Comment by wongarsu
2 years ago
They are an especially useful tool right now, that might become less valuable as we get better at building LLMs. In principle the inner working of an LLM can be anything from a Markov-chain-like predictor to a beyond-human intelligence. Token prediction is the input/output format we chose, but you could communicate with a human in the same format and the human would show human-level intelligence.
What makes Markov chains such a great pedagogic tool right now is that they share (approximately) the same interface, being a token predictor, and that current LLMs are much closer to the capabilities of a fantastically good Markov chain than those of an above-human intelligence.
> In principle the inner working of an LLM can be anything from a Markov-chain-like predictor to a beyond-human intelligence.
I'm afraid I have to disagree. Next-token prediction isn't just the interface we use for LLMs, it is fundamentally what they are, to the very core. The training and loss function of the foundation models are completely oriented towards next-token accuracy.
Reasonable people can disagree about emergent behavior and if/how much the model is "planning ahead" in its weights (and what that could even mean) but it is emphatically not the case that the "next token" model is "just an interface". The analogy to human thought isn't accurate at all: we have our own recursive/iterative thought process, short and long term memory, decision making loops, etc.
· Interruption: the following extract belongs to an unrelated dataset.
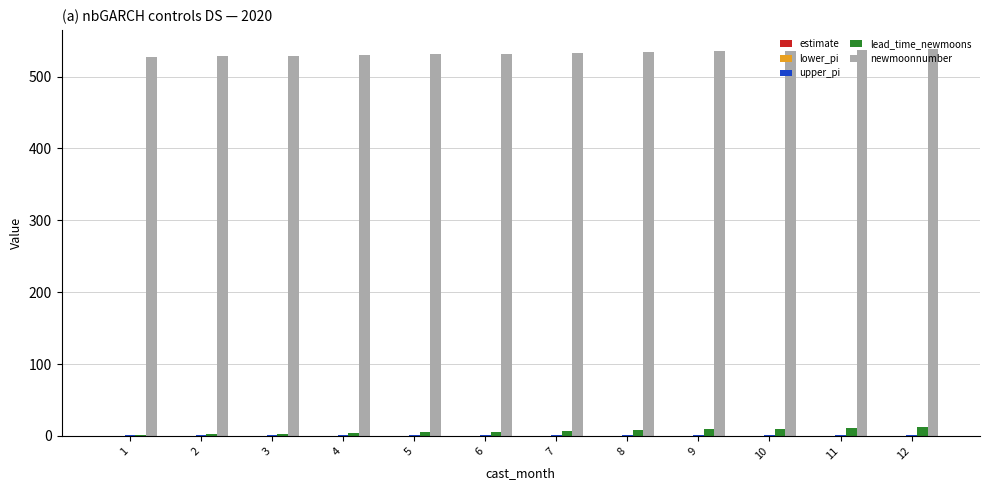

Which series has the largest total across all categories?

newmoonnumber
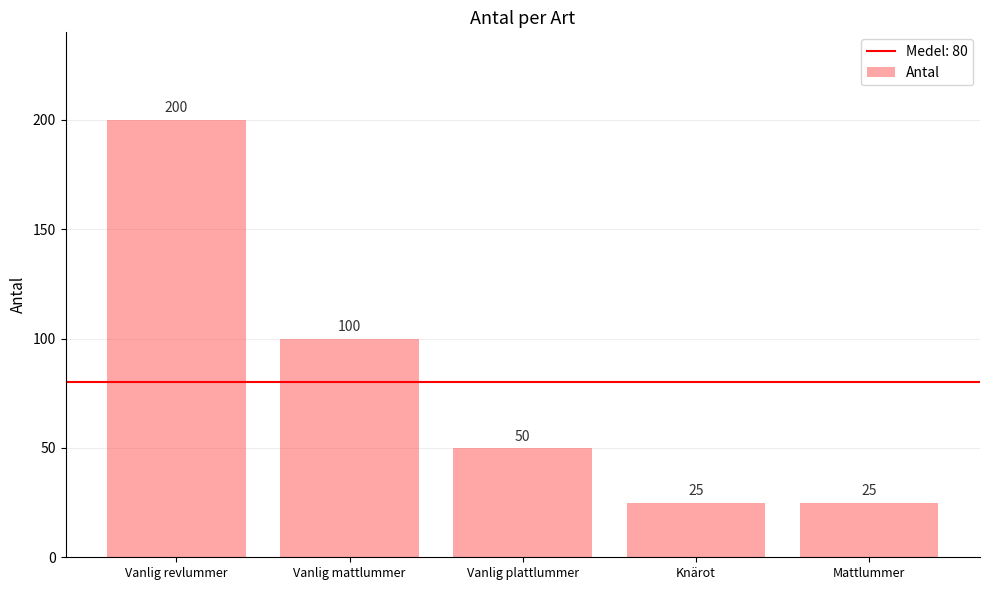

What is the greatest value displayed?

200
A LLMs has no "thought" outside of next-token prediction and no working memory aside from its context window. We don't fully understand all the emergent behavior of a transformer model but we definitely understand exactly what's happening at the mechanical level: each token is determined, one at a time, by solving an extremely complex but deterministic equation in which the model weights are coefficients, and the output of which is a probability distribution over the next token.
There's no hidden intelligence or man behind the curtain. Whatever a LLM can do, next token prediction is how it does it.
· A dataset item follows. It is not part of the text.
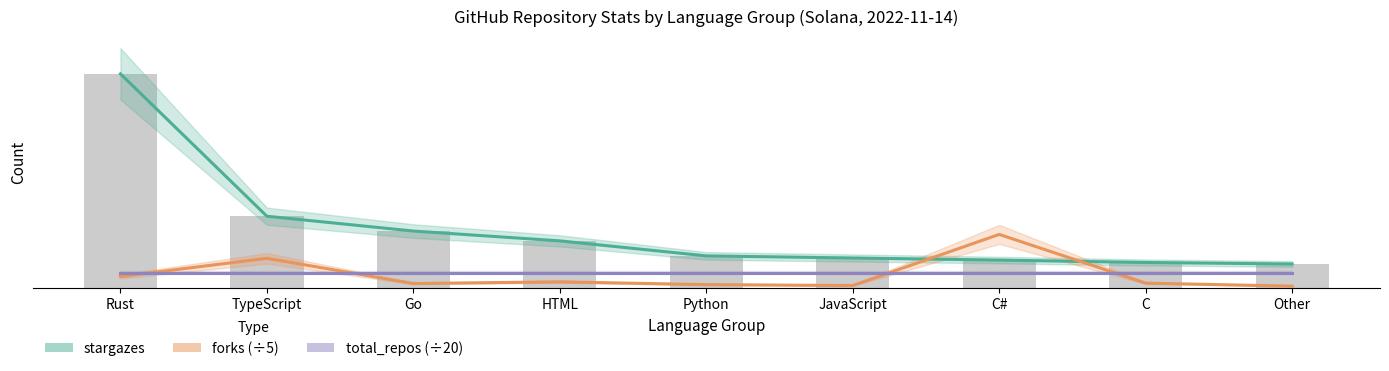

Reading right to left, list all the values displayed in this chart.

stargazes: 1064.0	1132.0	1241.0	1335.0	1431.0	2109.0	2553.0	3223.0	9657.0
forks (÷5): 62.6	199.4	2401.4	90.4	131.6	256.6	181.4	1321.0	497.6
total_repos (÷20): 677.8	677.8	677.8	677.8	677.8	677.8	677.8	677.8	677.8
>The training and loss function of the foundation models are completely oriented towards next-token accuracy.
This doesn't mean anything.
Loss function and training only concern themselves with the result of the prediction. The in-between, the computation, training does not care except as a means to an end.
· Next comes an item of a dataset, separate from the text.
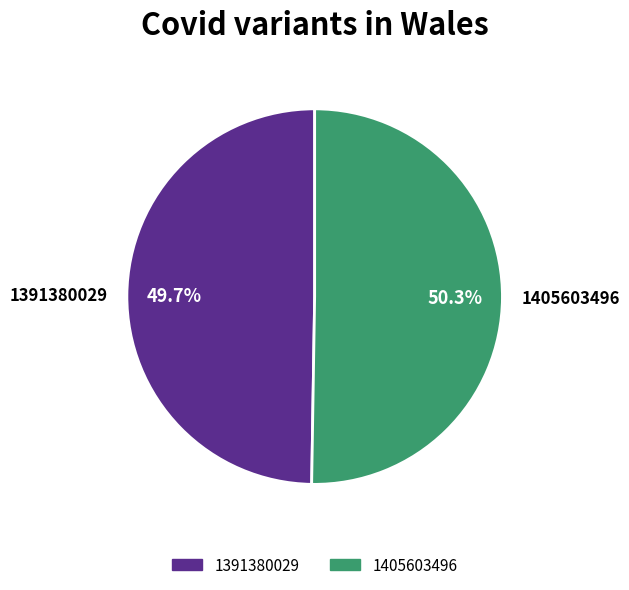

How much of the chart is everything except 1391380029?

50.3%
It's not Input A > Output B. It's Input A > Computation > Output B.
That Computation could quite literally be anything. And no, we do not automatically know what this computation might represent or if it even represents anything that would be understandable by us.
If you train a Transformer meticulously on predicting the token that is the result of an addition, you might hope the computation it learns is some algorithm for addition but you wouldn't actually know until you attempted to and successfully probed the model.
But in an LLM it is not an arbitrary computation. Very specifically, it is a single forward pass through a neural network.
Neural networks are very general function approximators so yes, there is some room for emergent behavior. But it could _not_ be "quite literally anything." It's plugging in values for a single (very big) equation.
I think we do ourselves a disservice by pretending it's more of a black box than it is.